Мы с Джулианом стали замечать возле дома странных людей, которые подолгу сидели в машине, читая газеты. Как-то раз, когда я завтракал у Илзе, пришел полицейский в штатском и известил меня, что в нашем доме идет обыск и требуется мое присутствие. На Парадайз-сквер десять лучших ищеек Оксфорда разбирали дом на кусочки. Стива Балога уже отвезли в полицейское отделение, потому что нашли у него в кармане кусочек сахара. Полиция решила, что это ЛСД, тогда уже незаконный. На самом деле это был обычный сахар, прихваченный Балогом в столовой первокурсников. В моей комнате потолок, ужасно обветшавший со времен пожара, обвалился, все трубы были вырваны из стен. Один из полицейских демонстрировал косяк марихуаны, якобы найденный в пепельнице. Моя физиономия выражала полное недоумение. Полицейский сказал, что забирает косяк на экспертизу. Все принадлежащее мне и Джулиану тщательно описали.
Декан умудрился вытащить Балога из-под стражи, однако потребовал, чтобы мы явились для допроса в полицейское отделение. На допросе мы отпирались от всего. Полиция была разочарована, но, поскольку ничего уличающего, кроме косяка, не обнаружилось, нас отпустили. Декан сказал, что мы едва спасли свои задницы, а впереди выпускные экзамены. «Беритесь за дело и не вздумайте больше курить марихуану с городскими хиппи!»

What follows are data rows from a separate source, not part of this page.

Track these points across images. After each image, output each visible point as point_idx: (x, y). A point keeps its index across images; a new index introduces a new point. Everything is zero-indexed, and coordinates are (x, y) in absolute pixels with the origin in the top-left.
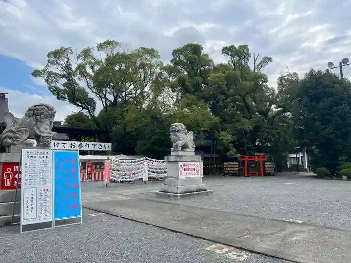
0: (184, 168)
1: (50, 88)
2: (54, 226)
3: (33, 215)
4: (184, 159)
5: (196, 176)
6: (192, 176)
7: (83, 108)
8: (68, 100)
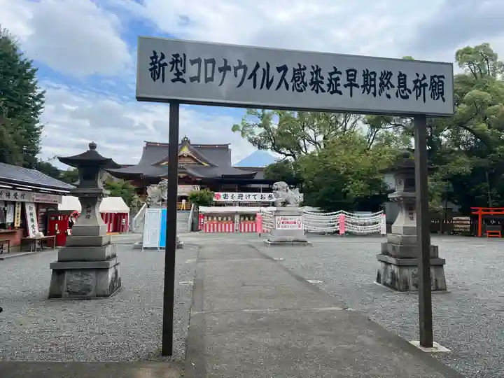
0: (282, 221)
1: (250, 140)
2: (159, 250)
3: (148, 243)
4: (281, 213)
5: (297, 228)
6: (289, 229)
7: (287, 155)
8: (270, 150)
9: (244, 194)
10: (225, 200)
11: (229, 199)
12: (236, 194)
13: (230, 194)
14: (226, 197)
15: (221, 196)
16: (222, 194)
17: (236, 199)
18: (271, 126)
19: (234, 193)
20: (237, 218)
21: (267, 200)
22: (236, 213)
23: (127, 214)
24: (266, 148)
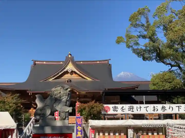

Наставление было здравым, мы приняли его и твердо решили заниматься. Этому способствовало и то, что жильцы-хиппи неожиданно съехали. Они чудом не попали под налет и больше не хотели полагаться на удачу. Мы с Джулианом начали старательно заниматься. Что делал Балог, не помню. Илзе присоединилась к нашей интенсивной подготовке. Все пасхальные каникулы мы повторяли, а точнее, учили материал. Прекратили даже курить марихуану по будням.
Следовало также завершить многомесячные практические эксперименты, пока я еще мог пользоваться университетскими лабораториями. Иначе я не получил бы степень. Одалживая у сокурсников тетради, я при попустительстве лаборанта-экзаменатора, который закрывал глаза на многое, утаскивал учетную карточку и заполнял пустые графы.
Так продолжалось до выпускных экзаменов. Иногда мы делали перерыв, чтобы сыграть партию в настольный футбол или нажраться. Дня за три до экзаменов мы носились по дому, перестреливаясь из водяных пистолетов. Я и не заметил, как напоролся босой ногой на ржавый гвоздь. Где-то через час моя нога побагровела. Джулиан с Илзе отвезли меня в медпункт Радклифф, где меня накачали пенициллином, болеутоляющим и выдали пару костылей. Я ушел оттуда, неспособный ни ходить, ни думать.
В первый день выпускных экзаменов меня отнесли в зал и усадили за стол так, чтобы больная нога оставалась в горизонтальном положении. Я продрался через первые три работы, но не был уверен, не напортачил ли там. Боль неожиданно спала, и следующие три работы дались мне гораздо легче.
Вскоре после этого мы все отправились по домам. Через несколько недель меня вызвали на устный экзамен, который обычно использовался для разрешения спорных случаев. Мне не сказали, какую границу я перешагивал.
В это самое время моя шестнадцатилетняя сестра попала под машину в Стратфорде-на-Эйвоне, где проводила каникулы с родителями. Когда отец увидел, как она лежит на улице, истекая кровью, вся вера в Бога, которая у него была, исчезла в тот же миг. Линда выжила, но находилась в критическом состоянии. Только чудо могло снова поставить ее на ноги. Я примчался из Уэльса к ее кровати в больнице Уорик и горько плакал при виде хрупкого израненного тела. Ни родители, ни я так никогда и не оправились от отчаяния и печали, которые пытали нас в то лето 1967 года. Ничто не ранит сильнее боли того, кого любишь. Моя сестра выкарабкалась. Наплевав на прогнозы, после нескольких месяцев на костылях начала ходить. Она вынесла свое испытание с честью.
В экзаменационных аудиториях вывесили результаты испытаний. Я заработал четверки и был счастлив. Илзе и Джулиан тоже получили четверки. Странно, но в том году ни один студент-физик не сдал экзамены на «отлично». От этого мое довольно заурядное достижение казалось более впечатляющим. Наверное, я был единственным физиком — выпускником Баллиола, который радовался четверкам. Я был доволен, что вовремя спохватился. И лелеял надежду, что больше не свихнусь.